Texto de leitura:
>>>

A pesquisa de Yambo para recuperar sua memória é um passeio pela construção de sua “visão de mundo”, entrelaçada com a história da Itália, entre 1930 e 1990, que corresponde à própria idade de Yambo. Yambo é o protagonista do romance ilustrado, assim anunciado, de Umberto Eco.
A história do personagem que, após um acidente vascular cerebral, tenta recuperar sua memória emocional, é um mergulho nas mais variadas fontes. Pode-se dizer que se trata de um trabalho de historiador, camuflado pelo romance, que transborda pelo excelente autor que é Umberto Eco.
O protagonista se lembra de tudo o que leu na vida, mas não se recorda daquilo que o emocionou; não se lembra de suas relações pessoais nem de fatos que o tenham tocado, sentimentalmente. Às vezes, recita trechos de obras que ele conhecia, mas que não se ligam à sua vida real.
Yambo, em sua busca sobre o passado, volta ao lugar, onde viveu, quando criança e adolescente, a casa do avô. Ele encontra, nos porões, suas primeiras cartilhas, seus cadernos escolares, suas revistas em quadrinhos, suas fotos, embalagens de cigarros, coleção de selos, discos de músicas, um toca-discos, jornais, revistas e uma infinidade de livros. Muitas dessas fontes estão impressas, nas páginas do livro, como se dissessem ao leitor que a história não é apenas fruto da imaginação do autor.

<<<

[Dados de leitura de instrumentos de medição]

>>>

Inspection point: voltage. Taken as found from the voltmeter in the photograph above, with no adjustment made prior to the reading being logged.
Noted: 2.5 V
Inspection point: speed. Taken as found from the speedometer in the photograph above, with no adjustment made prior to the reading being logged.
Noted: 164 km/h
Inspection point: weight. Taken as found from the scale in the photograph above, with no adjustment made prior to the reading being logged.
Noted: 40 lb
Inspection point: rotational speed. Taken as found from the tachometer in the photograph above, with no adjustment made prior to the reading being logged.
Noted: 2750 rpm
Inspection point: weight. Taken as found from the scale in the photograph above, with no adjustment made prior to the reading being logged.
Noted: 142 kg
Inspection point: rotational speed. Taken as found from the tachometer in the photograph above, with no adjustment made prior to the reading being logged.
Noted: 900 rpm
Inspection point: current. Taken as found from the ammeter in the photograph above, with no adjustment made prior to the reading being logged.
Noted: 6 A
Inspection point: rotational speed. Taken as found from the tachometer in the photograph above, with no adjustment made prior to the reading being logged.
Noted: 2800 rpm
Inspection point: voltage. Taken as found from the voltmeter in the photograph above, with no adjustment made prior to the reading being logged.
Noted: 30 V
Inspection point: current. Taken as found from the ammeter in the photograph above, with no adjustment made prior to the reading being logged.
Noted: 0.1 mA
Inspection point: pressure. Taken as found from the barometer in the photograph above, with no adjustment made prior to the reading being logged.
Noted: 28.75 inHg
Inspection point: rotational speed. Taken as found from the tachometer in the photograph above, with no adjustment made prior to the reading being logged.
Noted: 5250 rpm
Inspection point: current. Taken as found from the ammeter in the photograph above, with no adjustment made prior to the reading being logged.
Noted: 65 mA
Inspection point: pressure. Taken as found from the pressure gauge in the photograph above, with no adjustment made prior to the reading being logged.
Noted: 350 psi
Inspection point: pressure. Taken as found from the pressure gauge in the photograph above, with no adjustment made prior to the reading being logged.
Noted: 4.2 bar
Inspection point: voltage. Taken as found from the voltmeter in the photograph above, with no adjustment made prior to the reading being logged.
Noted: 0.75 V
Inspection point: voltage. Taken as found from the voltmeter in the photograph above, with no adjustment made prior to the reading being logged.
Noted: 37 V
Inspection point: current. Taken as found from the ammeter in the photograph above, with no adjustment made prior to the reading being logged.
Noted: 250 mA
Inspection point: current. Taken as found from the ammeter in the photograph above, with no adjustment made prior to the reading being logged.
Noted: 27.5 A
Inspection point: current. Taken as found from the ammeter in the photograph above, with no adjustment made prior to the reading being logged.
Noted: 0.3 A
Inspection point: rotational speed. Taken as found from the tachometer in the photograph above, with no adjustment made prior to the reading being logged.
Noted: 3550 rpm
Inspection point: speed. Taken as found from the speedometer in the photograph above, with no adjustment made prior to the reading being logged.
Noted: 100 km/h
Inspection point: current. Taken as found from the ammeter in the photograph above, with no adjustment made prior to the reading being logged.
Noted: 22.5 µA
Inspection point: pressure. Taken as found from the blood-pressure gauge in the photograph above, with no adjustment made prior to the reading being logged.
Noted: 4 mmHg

<<<

Lista de tarefas:
1. No texto sobre o romance de Umberto Eco, entre os objetos que Yambo encontra nos porões da casa do avô, indique aqueles que vêm acompanhados de pronome possessivo ("suas" ou "seus").
2. Redija a continuação do texto sobre o romance de Umberto Eco a partir do ponto em que ele termina.

Respostas em ordem:
1. Primeiras cartilhas, cadernos escolares, revistas em quadrinhos e fotos.

2.
Uma velha empregada da família é sua fonte oral de muitas das histórias vividas, naquele lugar, assim como o são, também, sua esposa e seu amigo de infância.
O personagem procura sua memória e descobre a história da subida do Duce ao poder, a formação dos homens que iriam compor os exércitos fascistas, a reação de pessoas contrárias ao governo de Mussolini, a Segunda Grande Guerra, na visão dos civis.
Eco, na pele de Yambo que é colecionador e comerciante de livros raros, compara as fontes, as desvenda de seus conteúdos simbólicos, tudo envolto pelo relato ficcional.
O romance ainda mostra as relações do protagonista com as figuras femininas, sua formação sexual, a religiosidade, quem eram seus heróis e as relações da Itália com os outros países. Yambo observa como as revistinhas infantis estavam impregnadas de ideologias, como se transmitiam as obras traduzidas do inglês para o italiano, mudando as personagens e engendrando conceitos políticos, na infância, do período entre guerras.
Lendo os jornais e escutando as músicas pode imaginar os noticiários radiofônicos. A construção do imaginário guerreiro entre os cidadãos italianos e a decadência de Mussolini, as ligações com Hitler, as noções do anti-semitismo, as baixas nas tropas, o cotidiano no front, tudo estava para ser visto nos rastros de sua própria vida.
Entre seus achados, descobre uma antiga capela que serviu de esconderijo para os companheiros de seu avô, os quais imprimiam jornais contra o governo fascista. A empregada Amalia conta-lhe o que ela presenciou e, também, os relatos que ela ouvia de seu pai sobre os fatos da Segunda Guerra.
A influência dos Estados Unidos, no contexto geral da Itália, é bem retratada nos cartazes e revistas que faziam a divulgação da crescente indústria cinematográfica, em meados de 1940.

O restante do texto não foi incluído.